Collected data:
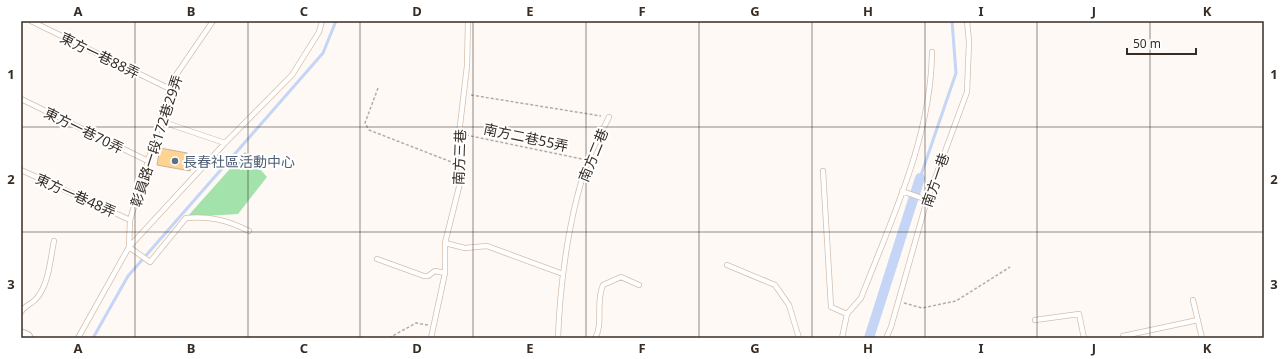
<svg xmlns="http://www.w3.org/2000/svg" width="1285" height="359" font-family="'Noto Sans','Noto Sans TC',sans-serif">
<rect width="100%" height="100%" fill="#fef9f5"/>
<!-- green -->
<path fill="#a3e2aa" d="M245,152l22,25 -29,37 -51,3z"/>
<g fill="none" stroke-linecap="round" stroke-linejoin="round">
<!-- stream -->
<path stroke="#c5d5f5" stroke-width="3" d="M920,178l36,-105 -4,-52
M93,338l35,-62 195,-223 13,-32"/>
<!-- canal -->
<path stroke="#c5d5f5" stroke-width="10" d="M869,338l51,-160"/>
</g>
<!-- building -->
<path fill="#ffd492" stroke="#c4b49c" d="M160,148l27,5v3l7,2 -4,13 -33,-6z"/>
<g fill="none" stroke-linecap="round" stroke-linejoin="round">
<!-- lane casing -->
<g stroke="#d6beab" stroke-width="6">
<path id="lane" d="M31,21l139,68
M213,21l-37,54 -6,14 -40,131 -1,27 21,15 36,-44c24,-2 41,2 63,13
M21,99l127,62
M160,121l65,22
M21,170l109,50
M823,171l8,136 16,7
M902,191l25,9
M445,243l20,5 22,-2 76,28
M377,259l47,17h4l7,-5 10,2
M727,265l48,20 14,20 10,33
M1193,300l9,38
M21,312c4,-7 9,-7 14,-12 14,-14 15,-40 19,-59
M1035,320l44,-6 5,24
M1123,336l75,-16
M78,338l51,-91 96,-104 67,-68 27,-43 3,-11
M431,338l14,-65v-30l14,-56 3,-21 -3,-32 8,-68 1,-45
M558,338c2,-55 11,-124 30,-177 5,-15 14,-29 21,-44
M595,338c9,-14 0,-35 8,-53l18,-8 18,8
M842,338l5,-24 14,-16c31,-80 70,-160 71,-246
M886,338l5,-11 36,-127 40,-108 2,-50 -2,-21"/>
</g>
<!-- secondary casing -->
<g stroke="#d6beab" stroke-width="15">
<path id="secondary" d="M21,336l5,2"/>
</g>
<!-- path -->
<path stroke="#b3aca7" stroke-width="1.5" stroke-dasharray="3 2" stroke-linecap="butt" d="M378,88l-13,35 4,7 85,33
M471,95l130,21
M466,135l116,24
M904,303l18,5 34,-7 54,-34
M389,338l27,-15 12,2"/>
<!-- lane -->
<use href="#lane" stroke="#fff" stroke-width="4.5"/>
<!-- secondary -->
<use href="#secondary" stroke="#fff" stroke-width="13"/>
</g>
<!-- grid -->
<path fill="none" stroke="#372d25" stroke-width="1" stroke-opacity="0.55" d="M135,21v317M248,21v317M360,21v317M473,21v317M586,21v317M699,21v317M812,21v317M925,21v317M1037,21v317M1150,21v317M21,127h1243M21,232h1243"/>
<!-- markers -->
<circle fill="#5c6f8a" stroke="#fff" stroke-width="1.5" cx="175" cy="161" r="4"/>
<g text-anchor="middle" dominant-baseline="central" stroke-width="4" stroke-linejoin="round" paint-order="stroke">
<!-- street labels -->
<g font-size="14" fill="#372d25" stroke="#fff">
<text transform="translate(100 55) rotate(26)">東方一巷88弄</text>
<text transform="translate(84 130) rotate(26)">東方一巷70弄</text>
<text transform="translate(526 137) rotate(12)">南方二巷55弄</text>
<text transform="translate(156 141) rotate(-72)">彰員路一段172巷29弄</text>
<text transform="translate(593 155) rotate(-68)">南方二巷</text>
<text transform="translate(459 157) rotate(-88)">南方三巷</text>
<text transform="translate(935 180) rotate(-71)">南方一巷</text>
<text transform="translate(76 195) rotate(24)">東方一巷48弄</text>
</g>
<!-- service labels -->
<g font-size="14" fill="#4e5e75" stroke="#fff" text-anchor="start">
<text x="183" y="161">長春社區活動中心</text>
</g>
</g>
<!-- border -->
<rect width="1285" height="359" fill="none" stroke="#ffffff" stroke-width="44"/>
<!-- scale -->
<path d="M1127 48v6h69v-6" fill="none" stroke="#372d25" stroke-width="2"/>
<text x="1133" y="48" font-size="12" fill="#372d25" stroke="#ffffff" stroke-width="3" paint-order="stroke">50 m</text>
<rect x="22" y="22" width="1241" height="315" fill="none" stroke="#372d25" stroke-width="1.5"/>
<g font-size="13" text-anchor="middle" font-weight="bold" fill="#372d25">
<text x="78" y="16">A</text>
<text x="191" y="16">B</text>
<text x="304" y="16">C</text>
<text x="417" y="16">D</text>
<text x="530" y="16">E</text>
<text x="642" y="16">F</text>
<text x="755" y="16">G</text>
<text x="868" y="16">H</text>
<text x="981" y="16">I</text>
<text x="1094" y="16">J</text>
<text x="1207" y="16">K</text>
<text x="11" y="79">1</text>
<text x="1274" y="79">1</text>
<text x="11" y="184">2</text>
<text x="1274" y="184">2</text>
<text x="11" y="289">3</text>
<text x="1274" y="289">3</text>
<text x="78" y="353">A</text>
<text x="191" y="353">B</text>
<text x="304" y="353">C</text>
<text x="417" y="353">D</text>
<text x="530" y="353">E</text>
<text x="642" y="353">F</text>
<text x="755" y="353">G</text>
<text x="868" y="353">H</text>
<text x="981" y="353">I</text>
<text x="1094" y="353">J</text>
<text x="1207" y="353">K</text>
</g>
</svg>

#### Work instruction:
Exactly as they appear above, write out all the entries, but not the images.

#### Response for this exercise:
<svg xmlns="http://www.w3.org/2000/svg" width="1285" height="359" font-family="'Noto Sans','Noto Sans TC',sans-serif">
<rect width="100%" height="100%" fill="#fef9f5"/>
<!-- green -->
<path fill="#a3e2aa" d="M245,152l22,25 -29,37 -51,3z"/>
<g fill="none" stroke-linecap="round" stroke-linejoin="round">
<!-- stream -->
<path stroke="#c5d5f5" stroke-width="3" d="M920,178l36,-105 -4,-52
M93,338l35,-62 195,-223 13,-32"/>
<!-- canal -->
<path stroke="#c5d5f5" stroke-width="10" d="M869,338l51,-160"/>
</g>
<!-- building -->
<path fill="#ffd492" stroke="#c4b49c" d="M160,148l27,5v3l7,2 -4,13 -33,-6z"/>
<g fill="none" stroke-linecap="round" stroke-linejoin="round">
<!-- lane casing -->
<g stroke="#d6beab" stroke-width="6">
<path id="lane" d="M31,21l139,68
M213,21l-37,54 -6,14 -40,131 -1,27 21,15 36,-44c24,-2 41,2 63,13
M21,99l127,62
M160,121l65,22
M21,170l109,50
M823,171l8,136 16,7
M902,191l25,9
M445,243l20,5 22,-2 76,28
M377,259l47,17h4l7,-5 10,2
M727,265l48,20 14,20 10,33
M1193,300l9,38
M21,312c4,-7 9,-7 14,-12 14,-14 15,-40 19,-59
M1035,320l44,-6 5,24
M1123,336l75,-16
M78,338l51,-91 96,-104 67,-68 27,-43 3,-11
M431,338l14,-65v-30l14,-56 3,-21 -3,-32 8,-68 1,-45
M558,338c2,-55 11,-124 30,-177 5,-15 14,-29 21,-44
M595,338c9,-14 0,-35 8,-53l18,-8 18,8
M842,338l5,-24 14,-16c31,-80 70,-160 71,-246
M886,338l5,-11 36,-127 40,-108 2,-50 -2,-21"/>
</g>
<!-- secondary casing -->
<g stroke="#d6beab" stroke-width="15">
<path id="secondary" d="M21,336l5,2"/>
</g>
<!-- path -->
<path stroke="#b3aca7" stroke-width="1.5" stroke-dasharray="3 2" stroke-linecap="butt" d="M378,88l-13,35 4,7 85,33
M471,95l130,21
M466,135l116,24
M904,303l18,5 34,-7 54,-34
M389,338l27,-15 12,2"/>
<!-- lane -->
<use href="#lane" stroke="#fff" stroke-width="4.5"/>
<!-- secondary -->
<use href="#secondary" stroke="#fff" stroke-width="13"/>
</g>
<!-- grid -->
<path fill="none" stroke="#372d25" stroke-width="1" stroke-opacity="0.55" d="M135,21v317M248,21v317M360,21v317M473,21v317M586,21v317M699,21v317M812,21v317M925,21v317M1037,21v317M1150,21v317M21,127h1243M21,232h1243"/>
<!-- markers -->
<circle fill="#5c6f8a" stroke="#fff" stroke-width="1.5" cx="175" cy="161" r="4"/>
<g text-anchor="middle" dominant-baseline="central" stroke-width="4" stroke-linejoin="round" paint-order="stroke">
<!-- street labels -->
<g font-size="14" fill="#372d25" stroke="#fff">
<text transform="translate(100 55) rotate(26)">東方一巷88弄</text>
<text transform="translate(84 130) rotate(26)">東方一巷70弄</text>
<text transform="translate(526 137) rotate(12)">南方二巷55弄</text>
<text transform="translate(156 141) rotate(-72)">彰員路一段172巷29弄</text>
<text transform="translate(593 155) rotate(-68)">南方二巷</text>
<text transform="translate(459 157) rotate(-88)">南方三巷</text>
<text transform="translate(935 180) rotate(-71)">南方一巷</text>
<text transform="translate(76 195) rotate(24)">東方一巷48弄</text>
</g>
<!-- service labels -->
<g font-size="14" fill="#4e5e75" stroke="#fff" text-anchor="start">
<text x="183" y="161">長春社區活動中心</text>
</g>
</g>
<!-- border -->
<rect width="1285" height="359" fill="none" stroke="#ffffff" stroke-width="44"/>
<!-- scale -->
<path d="M1127 48v6h69v-6" fill="none" stroke="#372d25" stroke-width="2"/>
<text x="1133" y="48" font-size="12" fill="#372d25" stroke="#ffffff" stroke-width="3" paint-order="stroke">50 m</text>
<rect x="22" y="22" width="1241" height="315" fill="none" stroke="#372d25" stroke-width="1.5"/>
<g font-size="13" text-anchor="middle" font-weight="bold" fill="#372d25">
<text x="78" y="16">A</text>
<text x="191" y="16">B</text>
<text x="304" y="16">C</text>
<text x="417" y="16">D</text>
<text x="530" y="16">E</text>
<text x="642" y="16">F</text>
<text x="755" y="16">G</text>
<text x="868" y="16">H</text>
<text x="981" y="16">I</text>
<text x="1094" y="16">J</text>
<text x="1207" y="16">K</text>
<text x="11" y="79">1</text>
<text x="1274" y="79">1</text>
<text x="11" y="184">2</text>
<text x="1274" y="184">2</text>
<text x="11" y="289">3</text>
<text x="1274" y="289">3</text>
<text x="78" y="353">A</text>
<text x="191" y="353">B</text>
<text x="304" y="353">C</text>
<text x="417" y="353">D</text>
<text x="530" y="353">E</text>
<text x="642" y="353">F</text>
<text x="755" y="353">G</text>
<text x="868" y="353">H</text>
<text x="981" y="353">I</text>
<text x="1094" y="353">J</text>
<text x="1207" y="353">K</text>
</g>
</svg>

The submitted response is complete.